Consider a Poisson point process with a Gamma prior. The answer here takes a shape-rate parametrization for the Gamma (interpreted as $a$ exponential distributions each with rate $b$ added together). If we observe $X_1$, $X_2$, $\dots$, $X_n$ events in one unit of time each, we get the posterior which is also gamma distribution with updated shape parameter:
$$a'=a+\sum_i X_i$$
and rate:
$$b'=b+n$$
The updated shape makes sense since we have now observed $a+\sum_i X_i$ exponential distributions. But I can't figure out how the updated rate parameter makes sense. The added $n$ can be interpreted as the number of additional events or the amount of additional time. Either way, adding to a rate which has units of inverse time doesn't make sense. What am I missing?

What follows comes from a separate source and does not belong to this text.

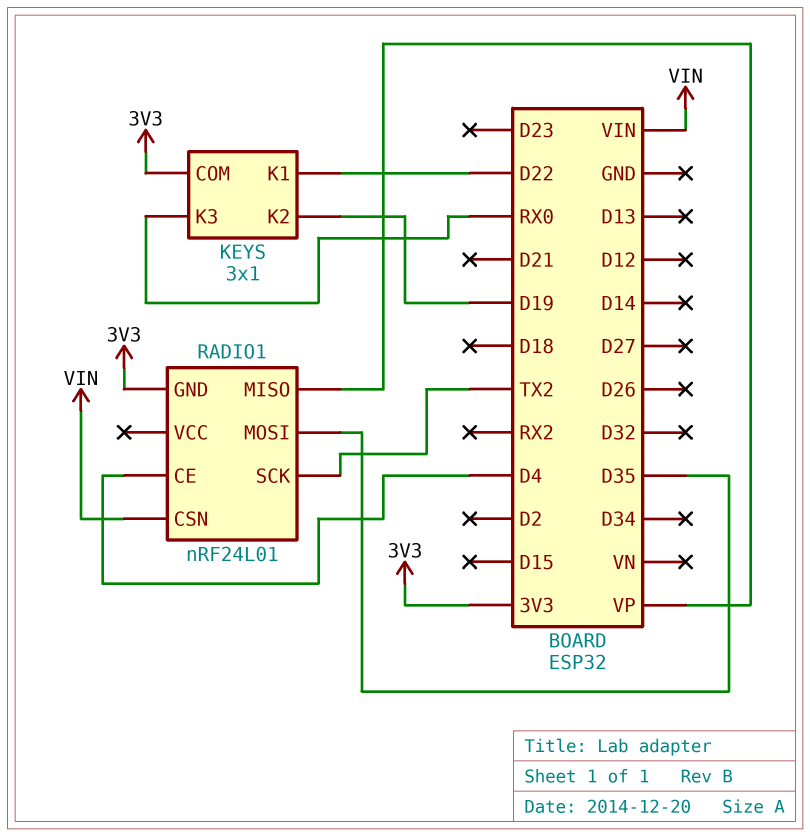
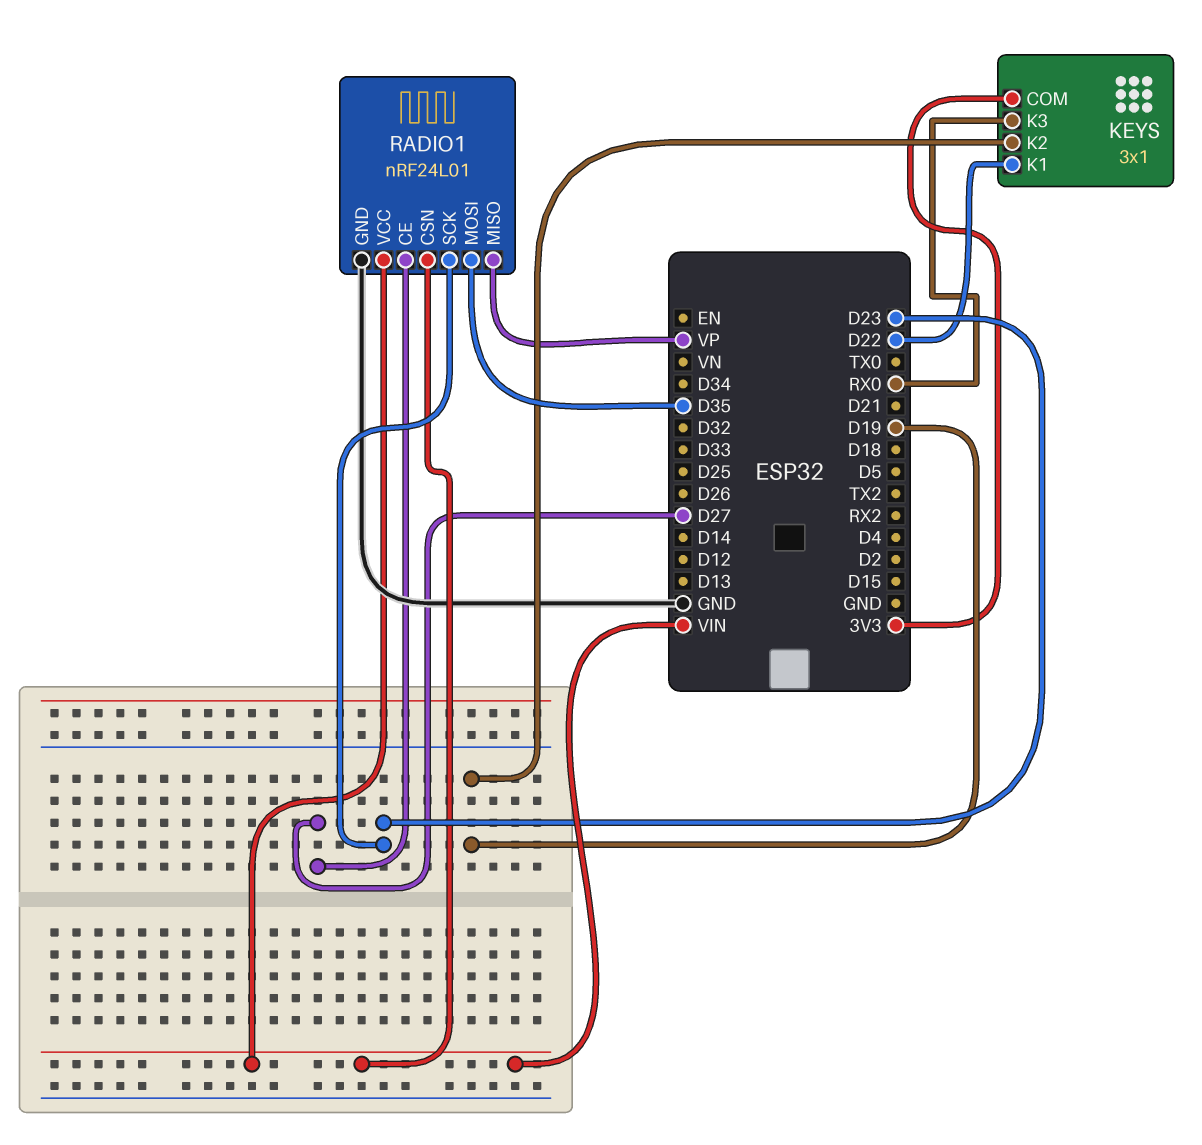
RADIO1 pin CE: D4 -> D27
RADIO1 pin GND: 3V3 -> GND
RADIO1 pin SCK: TX2 -> D23
RADIO1 pin VCC: none -> VIN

The current estimate for the rate $\lambda$ of the Poisson point process is $\frac{a'}{b'}$. If this is to be represented by a sum of $a'$ exponentially distributed variables, each must have mean $\frac1{b'}$. This is the scale parameter of the gamma distribution, and the rate parameter is its inverse.
The rate parameter doesn’t have units of inverse time. It has units of time, since it’s the reciprocal of a parameter proportional to the mean of the rate $\lambda$, which has units of inverse time.